For the benefit of the listener,
this evil-looking golden-eyed.
black feathery rabbit head
is balanced on the top of a tiny guitar
and staring constantly at Liam Malone's
back as he works.
Yes, that is the black rabbit
of Inlay, who represents
death, of course.
You will die.
You will die if you don't keep it simple.
That's what he says.
So that was Liam Malone.
I think that was another great one.
for listening. I've asked Liam for a link to
get tickets for the storytelling festival
for his resurrection of the show A Dead Man's Hat, so I'd be fascinated
to hear that. I've not got the link from him yet, so as soon as I get it, I'll put it up
on the website at www.commodion'scommodion.
Presumably you could also Google it if you had the way with all.
My couple of other recommendations for the Edinburgh Festival, please go and
see the following people. Nick Helm doesn't need my help. He doesn't need any
recommending from me. He's just a genius. I might, yeah, I will definitely get Nick on the show
before long and I nearly go something away there, but I won't say that. Nick Helm is superb and his
band are also superb. Go and see that show, I certainly will. Go and see the wonderful Nish Kumar.

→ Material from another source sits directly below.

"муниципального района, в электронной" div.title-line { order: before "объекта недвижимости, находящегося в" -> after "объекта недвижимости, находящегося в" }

It's his debut year, as it is for Danny McLaughlin, both very, very funny guys on their first
hours this year. Mark Olver is doing a show called Dancing About Architecture, which is similar
to this one, but not as good. But he has three.

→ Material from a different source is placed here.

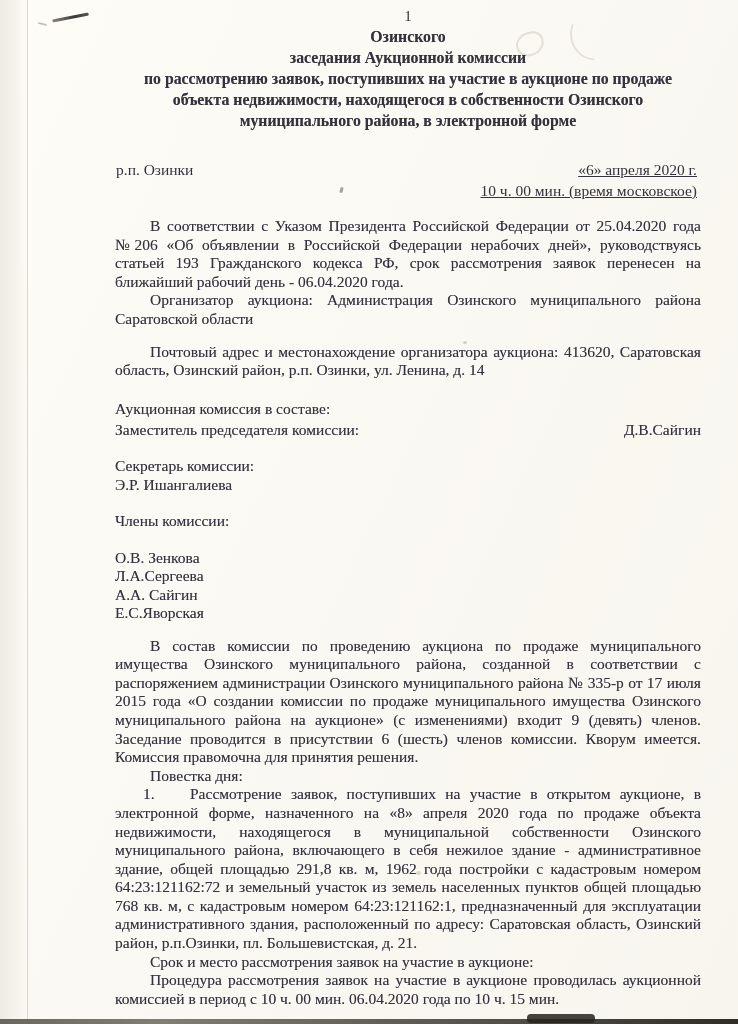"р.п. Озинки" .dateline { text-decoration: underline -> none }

three guests, and it's a very different sort of format. Go and see Mark. He's fab.
Lloyd Langford, I was lucky enough to gig with last weekend and have a drink with afterwards.
Lloyd is just, he's just head and shoulders above so many other comedians at his level,
and it won't be long until Lloyd is on household namesstasis. Such a nice dude and so naturally funny.

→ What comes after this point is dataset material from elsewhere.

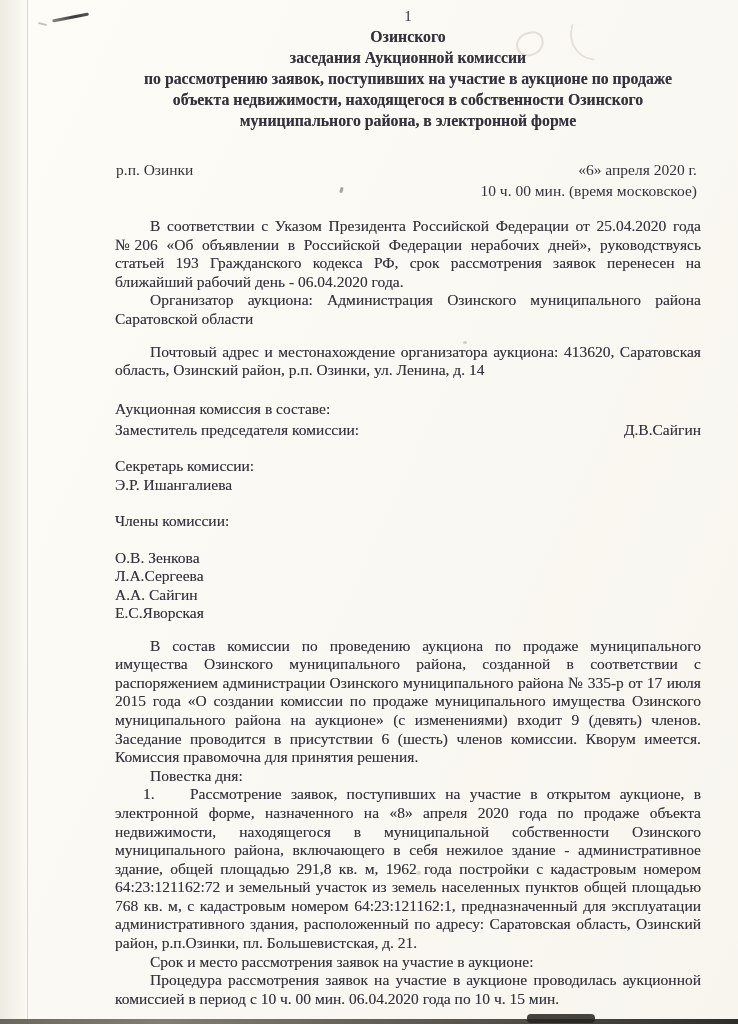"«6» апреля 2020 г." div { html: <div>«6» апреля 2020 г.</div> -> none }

The same can also be said of Mr James Acaster, so go and catch James wherever you can.
Go and see Slap Dash Galaxy by Bunk Puppets. This is Jeff Actam, who's an old street-performing
buddy of mine and now rightly lorded as the man who has reinvented shadow puppetry. There's no real
way to describe it. It's like a junk shadow puppet show with a clown in it. It's for adults. It's for
kids. It's funny. There's an incredible special effect at the end of this show. This was the guy who
did 3D shadow puppetry last Edinburgh in Swamp Juice, which if you missed that, he's also reprising
that, I believe, at the other belly. Um, top secret comedy with a fabulous Pete Dobbing and a variety
of guests is at Whistlebinkies, Whistlebinkies, nightly at 6.30pm. Uh, Simon Evans,
is the guy who, it was basically him that accidentally gave me the idea for the whole show
for this podcast. Go and see Simon Evans. He is legendarily good. I caught sheep's. I've not
seen them before. They've got their second year now. Sheep's a brilliant sketch show with
Liam Williams and some other guys, Jono and someone else. Forgive me for not remembering your
name. Saw them at latitude and I was, I just had that incredible sense of excitement you get from
seeing a new thing and going, oh my God, this is a new thing. This is great. And the same is also
apparently said of Ben Tajay, and I haven't seen Ben yet. I've met him, he's lovely,
and I'm very much like the sound of what he gets up to. So that's kind of a, that's only a half
recommendation because I've not seen it, but I'm very confidently expecting to enjoy that.
And finally, Nick Mohamed, he's just, he just tends to be the best thing I see every year
at Edinburgh. So go and see Nick Mohamed. It's a sequel to his Mr. Swallow show from a few years
ago. That's all the recommendations. That's the show. Have a great three weeks off. Try not
to dump me and go and listen to other podcasts. No, do. Listen to everything. It's fine. It's totally
fine. I've got to get over that terrible comedian thing of going, only listen to my output.
I'm special. Go and fill your minds with stuff. I'm going to do the same and I'll speak to you in
September. Come up to Edinburgh, spend money on tickets, go and see people who aren't on telly. Bye.